O futebol não é uma caixa de surpresas.
Nada tenho de Nelson Rodrigues, óbvio. A paixão pelo futebol, um dos muitos temas de seus escritos, é uma constante desse intelectual polimorfo. Nelson, pernambucano feito carioca, soube dizer tudo, de forma clarificada. Falou de traves, chuteiras, jogadores, técnico, gramado, cartolas e torcedores.
Hoje, ao meu olhar, dois nomes despontam no Brasil na boa escrita/crônica esportiva – sem falar nos da terra de Alencar, por pudor e amizade. Refiro-me a Tostão e Xico Sá. Tostão, o grande atleta mineiro da seleção brasileira, ao tempo em que os craques ainda não eram “commodities” (mercadorias) de exportação. Médico, após ser jogador, tornou-se articulista profundo da arte e das mazelas do futebol. Xico Sá, jornalista cearense que torce pelos times pernambucanos e quase nada fala dos nossos sofríveis do futebol local. Desculpo, ele foi jovem para a mauriceia. São bons, cada um do seu jeito.
O fato é que, mesmo maduro, ainda corre em mim o sangue do menino que viu o Fortaleza sair dos desvãos da área marginal à esquerda da Santa Casa de Misericórdia, onde residia o técnico “Gavião, para a sede adquirida na Rua Júlio César, no Benfica, perto do Estádio Presidente Vargas, por meu pai, Francisco Bezerra de Oliveira, então presidente do “tricolor”.
O Fortaleza completou 95 anos de fundado e parece cativo na Terceira Divisão do futebol brasileiro. Vacila quando parece que vai subir. Desclassificou-se, neste 2013, por desamor dos atletas e de técnicos mambembes. Onde já se viu time de raça, na frente do placar, levar um gol nos minutos da prorrogação? Lembro Moésio, Mozart, Sapenha e tantos outros e sei o que eles fariam: discutiriam o tempo – ganhando-o – com o árbitro, cairiam em campo, iriam para frente, chutariam para as arquibancadas, mas não sairiam sem a vitória.

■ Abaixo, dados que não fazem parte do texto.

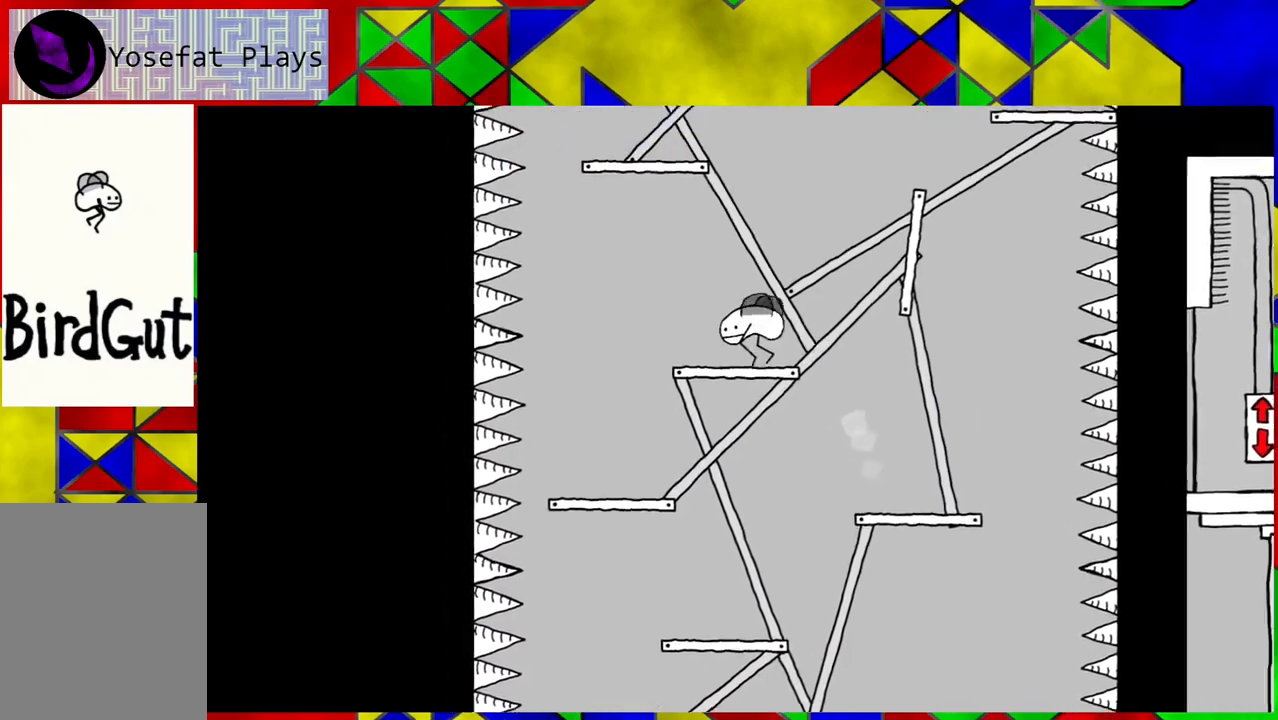
{"buttons": [], "left_stick": "center", "right_stick": "center", "events": [[83, "DPAD_LEFT", "up"], [117, "B", "up"]]}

Hoje, os clubes locais importam comissões técnicas de segunda que indicam jogadores de suas preferências e esquecem os que vieram da base, das peneiras dos subúrbios, e amam as cores que vestem. Ederson, nascido em Pentecoste, foi da base do Ceará, saiu, e hoje, aos 24 anos, é o artilheiro do campeonato do Brasileiro A, pelo Atlético do Paraná.
O Fortaleza, o Ceará e o Icasa parecem estar na contramão do que se deve fazer quando os recursos são escassos para administrar a formação de bons times. Os beneméritos se foram. Os dirigentes atuais precisam conhecer a história do nosso futebol para chegar ao hoje. Devem descobrir e até inventar talentos, mexer com a autoestima dos peladeiros que querem ser um Neymar. Conversem e contratem, sem menosprezo, técnicos da terra (eles fazem milagres, sem falas vencidas, com equipes singelas por aí afora. O Sampaio Correia que o diga), não misturem jovens promissores com jogadores “rodados”, sem vinculação afetiva com o clube e respeito à torcida. Que altivez podem ter jogadores com “empresários” a mudar de camisa todos os anos?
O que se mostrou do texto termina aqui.